Facebook Has Identified Ongoing Political Influence Campaign - runesoerensen
https://www.nytimes.com/2018/07/31/us/politics/facebook-political-campaign-midterms.html
======
techbio
Flexing its very real political power by showing its true calling as a social
antenna.

The grain of salt is that this is part of a "Charm Offensive" public relations
strategy emphasizing security at every opportunity.

The article image, of MZ before Congress, adds gravity to his position that
few were seriously commenting on at the time.
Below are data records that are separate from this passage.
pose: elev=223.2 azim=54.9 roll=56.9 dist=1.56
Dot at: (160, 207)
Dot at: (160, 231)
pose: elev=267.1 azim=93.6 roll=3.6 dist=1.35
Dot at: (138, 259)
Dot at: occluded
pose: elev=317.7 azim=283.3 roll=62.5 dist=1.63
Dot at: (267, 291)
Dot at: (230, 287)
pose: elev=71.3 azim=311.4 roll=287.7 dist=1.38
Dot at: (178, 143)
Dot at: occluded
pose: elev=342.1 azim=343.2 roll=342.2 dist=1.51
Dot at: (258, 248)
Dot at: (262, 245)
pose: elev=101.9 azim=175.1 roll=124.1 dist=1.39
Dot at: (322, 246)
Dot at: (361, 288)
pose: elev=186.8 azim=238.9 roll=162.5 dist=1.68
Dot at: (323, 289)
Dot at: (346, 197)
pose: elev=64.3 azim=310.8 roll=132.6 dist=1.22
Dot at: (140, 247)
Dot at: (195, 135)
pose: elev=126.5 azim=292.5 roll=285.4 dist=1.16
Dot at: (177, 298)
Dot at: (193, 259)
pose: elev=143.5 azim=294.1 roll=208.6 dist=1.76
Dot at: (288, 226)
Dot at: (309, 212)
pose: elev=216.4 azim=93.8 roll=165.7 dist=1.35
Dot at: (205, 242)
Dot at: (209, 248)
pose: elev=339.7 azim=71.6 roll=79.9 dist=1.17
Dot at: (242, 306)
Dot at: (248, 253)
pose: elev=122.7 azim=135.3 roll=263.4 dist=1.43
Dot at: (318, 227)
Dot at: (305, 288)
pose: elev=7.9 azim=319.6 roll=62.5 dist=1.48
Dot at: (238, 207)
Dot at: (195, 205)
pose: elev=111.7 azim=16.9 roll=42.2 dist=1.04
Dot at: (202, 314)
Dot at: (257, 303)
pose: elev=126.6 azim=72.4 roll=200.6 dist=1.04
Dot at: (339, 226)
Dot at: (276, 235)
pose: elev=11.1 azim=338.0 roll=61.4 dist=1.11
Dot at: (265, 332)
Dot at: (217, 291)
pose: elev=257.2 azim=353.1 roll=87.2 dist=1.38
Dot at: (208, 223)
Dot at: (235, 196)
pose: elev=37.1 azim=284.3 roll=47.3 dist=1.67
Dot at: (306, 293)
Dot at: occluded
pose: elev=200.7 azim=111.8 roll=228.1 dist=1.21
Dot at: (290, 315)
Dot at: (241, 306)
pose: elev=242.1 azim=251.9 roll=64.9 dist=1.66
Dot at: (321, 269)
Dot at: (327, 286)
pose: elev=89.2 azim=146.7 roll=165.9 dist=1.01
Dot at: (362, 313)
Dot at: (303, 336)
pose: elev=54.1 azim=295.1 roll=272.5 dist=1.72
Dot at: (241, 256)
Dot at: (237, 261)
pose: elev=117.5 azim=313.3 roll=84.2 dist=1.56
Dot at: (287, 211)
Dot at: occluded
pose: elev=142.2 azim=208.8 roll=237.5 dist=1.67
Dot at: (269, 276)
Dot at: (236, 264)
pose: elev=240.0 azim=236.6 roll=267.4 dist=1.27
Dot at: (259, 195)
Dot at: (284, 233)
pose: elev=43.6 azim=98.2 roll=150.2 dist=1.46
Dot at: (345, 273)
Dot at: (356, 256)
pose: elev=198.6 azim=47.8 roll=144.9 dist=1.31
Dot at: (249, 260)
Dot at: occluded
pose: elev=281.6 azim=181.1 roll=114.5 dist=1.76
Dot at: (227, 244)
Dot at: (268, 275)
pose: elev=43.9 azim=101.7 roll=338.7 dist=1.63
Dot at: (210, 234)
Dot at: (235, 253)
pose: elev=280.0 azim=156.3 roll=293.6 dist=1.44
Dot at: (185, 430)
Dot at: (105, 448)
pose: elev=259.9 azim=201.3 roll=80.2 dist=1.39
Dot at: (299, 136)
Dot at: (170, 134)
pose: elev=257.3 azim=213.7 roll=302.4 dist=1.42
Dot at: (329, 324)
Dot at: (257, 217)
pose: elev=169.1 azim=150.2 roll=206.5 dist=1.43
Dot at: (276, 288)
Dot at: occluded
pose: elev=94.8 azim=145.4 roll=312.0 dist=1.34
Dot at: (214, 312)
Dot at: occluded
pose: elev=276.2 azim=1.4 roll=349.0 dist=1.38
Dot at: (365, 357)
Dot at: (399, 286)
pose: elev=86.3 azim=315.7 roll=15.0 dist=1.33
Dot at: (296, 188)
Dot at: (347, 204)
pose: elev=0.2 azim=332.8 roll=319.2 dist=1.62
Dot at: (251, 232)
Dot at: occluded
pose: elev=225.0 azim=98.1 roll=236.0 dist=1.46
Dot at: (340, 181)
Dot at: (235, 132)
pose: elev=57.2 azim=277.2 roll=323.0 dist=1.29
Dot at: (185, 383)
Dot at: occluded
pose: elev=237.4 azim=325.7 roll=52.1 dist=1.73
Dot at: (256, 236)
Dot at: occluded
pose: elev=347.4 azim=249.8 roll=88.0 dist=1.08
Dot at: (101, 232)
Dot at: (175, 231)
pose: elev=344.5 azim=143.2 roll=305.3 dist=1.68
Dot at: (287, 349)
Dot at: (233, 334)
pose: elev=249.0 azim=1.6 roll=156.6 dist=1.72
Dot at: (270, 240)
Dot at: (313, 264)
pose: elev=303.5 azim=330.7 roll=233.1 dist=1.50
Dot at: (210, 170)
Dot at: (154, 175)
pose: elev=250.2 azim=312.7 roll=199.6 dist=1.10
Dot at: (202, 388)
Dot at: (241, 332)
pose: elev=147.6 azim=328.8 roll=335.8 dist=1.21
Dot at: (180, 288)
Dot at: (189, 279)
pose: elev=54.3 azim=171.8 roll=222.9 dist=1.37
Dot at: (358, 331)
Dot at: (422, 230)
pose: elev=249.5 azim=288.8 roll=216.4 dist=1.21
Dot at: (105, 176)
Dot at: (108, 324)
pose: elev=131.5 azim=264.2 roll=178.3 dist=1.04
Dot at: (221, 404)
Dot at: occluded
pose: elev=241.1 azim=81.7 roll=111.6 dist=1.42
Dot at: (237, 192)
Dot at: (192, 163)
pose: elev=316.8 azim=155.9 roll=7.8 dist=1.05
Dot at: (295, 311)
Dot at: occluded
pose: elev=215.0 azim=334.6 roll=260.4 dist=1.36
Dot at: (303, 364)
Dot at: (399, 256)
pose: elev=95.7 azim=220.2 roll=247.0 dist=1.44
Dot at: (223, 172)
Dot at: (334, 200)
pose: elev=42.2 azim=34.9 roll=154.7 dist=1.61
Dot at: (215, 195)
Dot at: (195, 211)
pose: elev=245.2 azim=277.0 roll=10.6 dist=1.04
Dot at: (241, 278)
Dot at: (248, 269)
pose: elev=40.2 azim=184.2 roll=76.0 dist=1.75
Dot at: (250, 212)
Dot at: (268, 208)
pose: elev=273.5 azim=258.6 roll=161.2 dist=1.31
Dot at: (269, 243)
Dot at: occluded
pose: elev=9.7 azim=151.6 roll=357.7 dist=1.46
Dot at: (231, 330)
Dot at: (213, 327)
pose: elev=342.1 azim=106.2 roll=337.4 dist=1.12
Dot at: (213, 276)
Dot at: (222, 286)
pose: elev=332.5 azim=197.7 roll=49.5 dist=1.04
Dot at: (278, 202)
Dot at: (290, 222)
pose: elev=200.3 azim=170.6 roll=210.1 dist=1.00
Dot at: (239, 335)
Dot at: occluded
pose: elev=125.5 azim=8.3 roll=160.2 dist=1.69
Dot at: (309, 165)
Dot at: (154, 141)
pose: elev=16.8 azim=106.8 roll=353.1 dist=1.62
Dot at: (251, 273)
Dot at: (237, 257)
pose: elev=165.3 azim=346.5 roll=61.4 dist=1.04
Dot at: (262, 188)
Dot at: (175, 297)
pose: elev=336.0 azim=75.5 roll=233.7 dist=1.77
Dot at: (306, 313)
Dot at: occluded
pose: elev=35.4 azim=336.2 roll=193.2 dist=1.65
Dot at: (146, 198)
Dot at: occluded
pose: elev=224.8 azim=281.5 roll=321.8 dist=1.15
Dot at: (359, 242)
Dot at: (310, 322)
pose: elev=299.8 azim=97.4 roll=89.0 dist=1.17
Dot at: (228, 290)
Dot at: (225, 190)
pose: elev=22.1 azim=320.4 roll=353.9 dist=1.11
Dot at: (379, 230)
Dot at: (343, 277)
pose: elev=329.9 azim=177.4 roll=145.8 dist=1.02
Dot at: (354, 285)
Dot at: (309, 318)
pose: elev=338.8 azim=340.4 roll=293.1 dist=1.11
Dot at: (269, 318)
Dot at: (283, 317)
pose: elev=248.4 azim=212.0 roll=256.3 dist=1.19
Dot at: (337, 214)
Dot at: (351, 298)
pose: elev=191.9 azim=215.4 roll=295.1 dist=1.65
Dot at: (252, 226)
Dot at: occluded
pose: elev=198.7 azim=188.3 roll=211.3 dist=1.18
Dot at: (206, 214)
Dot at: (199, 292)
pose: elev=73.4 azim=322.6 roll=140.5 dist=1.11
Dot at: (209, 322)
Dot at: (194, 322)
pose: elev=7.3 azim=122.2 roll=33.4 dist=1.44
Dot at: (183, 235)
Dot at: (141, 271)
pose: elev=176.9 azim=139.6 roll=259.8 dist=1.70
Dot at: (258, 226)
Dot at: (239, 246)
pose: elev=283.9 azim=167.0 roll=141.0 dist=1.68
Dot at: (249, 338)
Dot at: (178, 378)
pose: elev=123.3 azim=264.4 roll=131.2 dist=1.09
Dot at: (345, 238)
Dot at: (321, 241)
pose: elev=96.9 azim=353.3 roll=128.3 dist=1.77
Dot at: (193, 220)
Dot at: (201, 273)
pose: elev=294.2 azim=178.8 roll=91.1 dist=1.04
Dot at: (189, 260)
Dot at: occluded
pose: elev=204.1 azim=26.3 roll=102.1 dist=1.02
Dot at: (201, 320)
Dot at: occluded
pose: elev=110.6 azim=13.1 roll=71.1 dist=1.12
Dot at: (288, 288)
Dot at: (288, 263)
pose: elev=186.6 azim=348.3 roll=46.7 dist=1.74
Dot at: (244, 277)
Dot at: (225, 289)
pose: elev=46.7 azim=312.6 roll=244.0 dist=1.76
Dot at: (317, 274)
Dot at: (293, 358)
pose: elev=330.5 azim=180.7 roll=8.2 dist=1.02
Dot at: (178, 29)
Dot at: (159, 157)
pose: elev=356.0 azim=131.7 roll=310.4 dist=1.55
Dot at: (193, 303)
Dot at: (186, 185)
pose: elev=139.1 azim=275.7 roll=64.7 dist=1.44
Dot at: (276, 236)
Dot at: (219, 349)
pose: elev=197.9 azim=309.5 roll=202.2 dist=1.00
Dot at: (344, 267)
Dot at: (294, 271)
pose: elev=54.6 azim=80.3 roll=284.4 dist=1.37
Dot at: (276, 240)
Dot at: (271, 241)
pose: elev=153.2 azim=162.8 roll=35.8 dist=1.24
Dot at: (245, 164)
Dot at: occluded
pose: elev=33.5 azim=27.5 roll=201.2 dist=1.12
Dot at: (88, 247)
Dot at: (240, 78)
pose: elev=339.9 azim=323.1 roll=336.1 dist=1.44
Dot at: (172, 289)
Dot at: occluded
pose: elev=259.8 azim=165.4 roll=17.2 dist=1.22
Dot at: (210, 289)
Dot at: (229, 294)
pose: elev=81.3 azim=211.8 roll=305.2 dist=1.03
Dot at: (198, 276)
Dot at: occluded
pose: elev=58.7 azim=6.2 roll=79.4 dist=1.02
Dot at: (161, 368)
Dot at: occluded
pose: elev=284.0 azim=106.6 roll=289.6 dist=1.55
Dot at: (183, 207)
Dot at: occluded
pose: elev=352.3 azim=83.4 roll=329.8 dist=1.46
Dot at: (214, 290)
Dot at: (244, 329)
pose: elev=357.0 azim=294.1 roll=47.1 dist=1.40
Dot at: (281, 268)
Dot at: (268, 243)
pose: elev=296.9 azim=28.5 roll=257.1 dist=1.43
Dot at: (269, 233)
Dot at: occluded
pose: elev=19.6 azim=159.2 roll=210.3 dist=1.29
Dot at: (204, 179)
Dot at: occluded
[https://realmoney.thestreet.com/articles/07/26/2018/facebook...](https://realmoney.thestreet.com/articles/07/26/2018/facebook-
evil-time-charm-offensive)

Edit:

Hint: Discoveries were few in number. Here's an account that was returned from
a FB search using the name ("Mindful Being") of an account that was flagged:
[https://www.facebook.com/mindfulbeing.us/](https://www.facebook.com/mindfulbeing.us/)

------
runesoerensen
Facebook has now posted the announcement referenced in the article:
[https://newsroom.fb.com/news/2018/07/removing-bad-actors-
on-...](https://newsroom.fb.com/news/2018/07/removing-bad-actors-on-facebook/)